Does this mean the highest price with 100% financing / seller profit or is the goal to receive most of the profit at closing? Goals and objectives can vary considerably among business owners pursuing a commercial sale. Experienced M&A advisers and trade brokers are experts in rating the buyer who is most aligned with these goals and the assets being sold.
Several examples of goals / objectives include:
• Get the highest price with a portion of the seller’s contingent financing payments.
• Get the highest price with a portion of contingent payments.
• Maximize cash at closing
• Look for an exit without continued involvement in the business.
• Staying in business in some way with less responsibility and time commitment.
Find a buyer who:
• Has adequate funds to close
• Has industry or related experience
• You are local or willing to move to be local to the business.
• Acquire or lease real estate as part of the commercial sale.
• Does not select inventory, vehicles or FF&E.
• Has the necessary business licenses or requires only minimal training and transition assistance
• Expect to retain current list of employees
Once the toothpaste is out of the tube …
Competitors and companies in the complementary industry know each other. They are seen at conferences, industry association meetings, and supplier reward trips. It is not unusual for proposals to be made about acquiring a competitor’s business. Most of the time, these discussions start out innocently; a wish is made with floating numbers that sound great to the prospective seller and an NDA is signed. Discussions are held and trade finance is provided to the competitor. A subsequent meeting is scheduled and a non-binding letter of intent is received. Increased due diligence is pursued, important confidential information is provided, and a very different offer is made than what was originally discussed. The deal falls apart. The result is that there is no deal, and unfortunately a competitor now has very sensitive information about your business. This is the worst possible situation and it happens too often.
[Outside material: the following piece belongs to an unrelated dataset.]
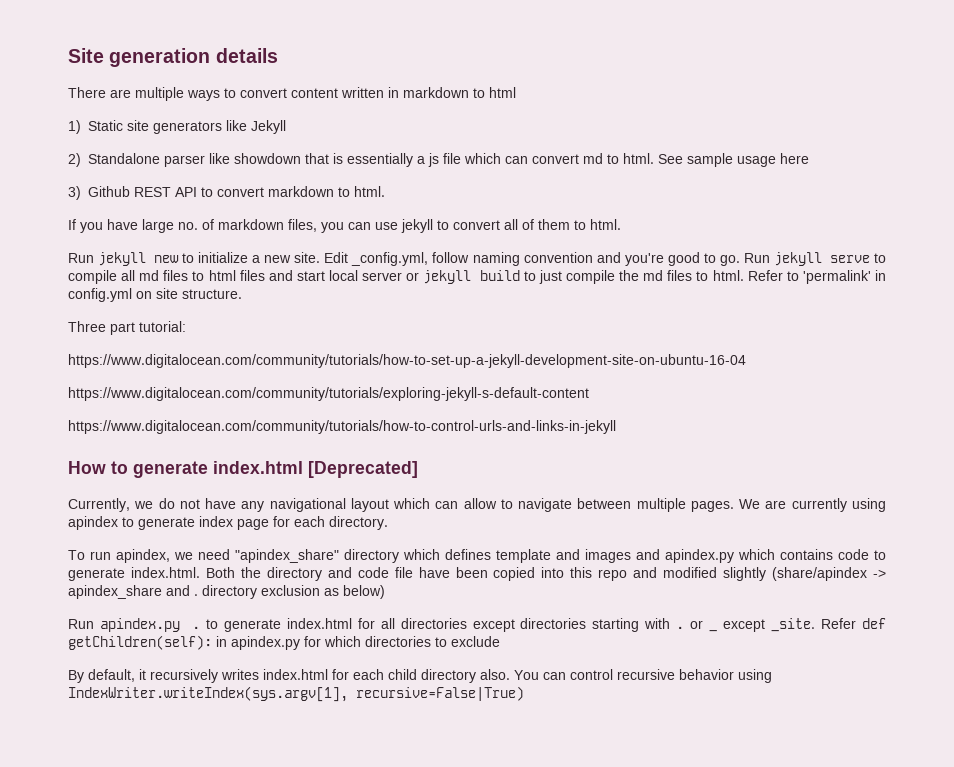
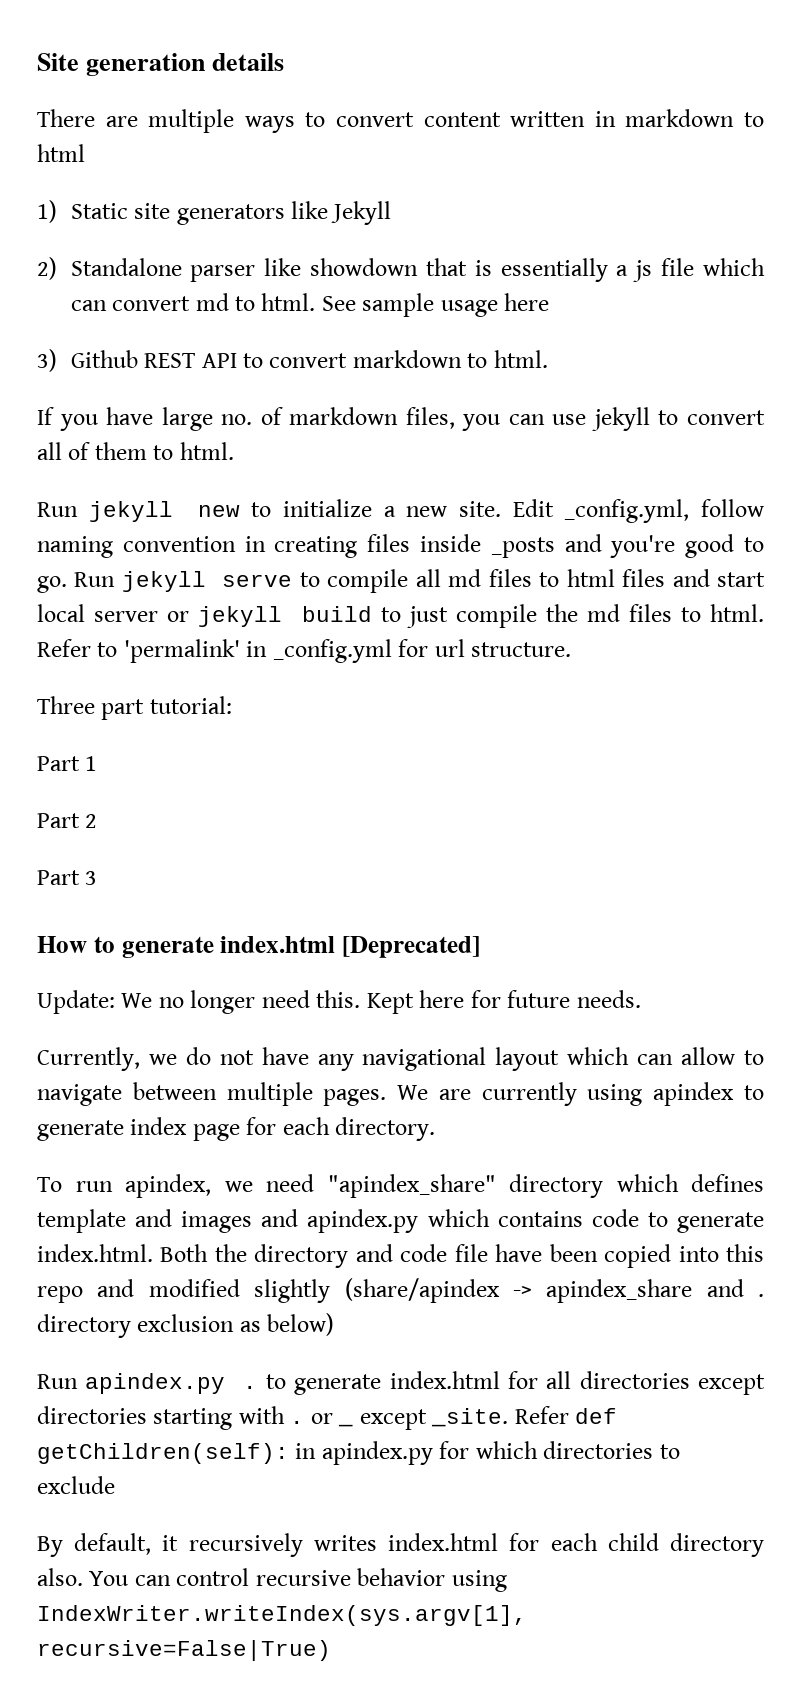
(593, 257) none -> [244,534,555,558] in creating files inside _posts
[68,288,178,302] config.yml on site -> [272,639,465,663] _config.yml for url
[68,354,746,368] [68,387,589,401] [68,420,616,434] https://www.digitalocean.com/community/tutorials/how-to-set-up-a-jekyll-development-site-on-ubuntu-16-04 // https://www.digitalocean.com/community/tutorials/exploring-jekyll-s-default-content // https://www.digitalocean.com/community/tutorials/how-to-control-urls-and-links-in-jekyll -> [37,756,98,771] [37,813,98,828] [37,870,98,885] Part 1 // Part 2 // Part 3
(418, 469) none -> [37,990,641,1014] // Update: We no longer need this. Kept here for future needs.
Selling larger businesses to a competitor is not that unusual, and the focus of this article is not to say that these sales should never be made; but simply to highlight the differences in value that should be expected and the risks involved in disclosing confidential company information when a competitor is involved.
If it is appropriate for a company to sell to a competitor, having a professional intermediary is essential. Following an established process, providing information in stages, protecting sensitive information, rating sincere interests, or discovering a fishing expedition are some of the key benefits that a broker provides.
Additionally, it is the broker’s ability to discreetly market the business to many potential buyers rather than dealing with a single candidate that maximizes the value of the transaction. Each confidential marketing program is personalized by compromise, but ultimately these programs focus on creating multiple offers by which the best price, terms and conditions for the seller can be achieved.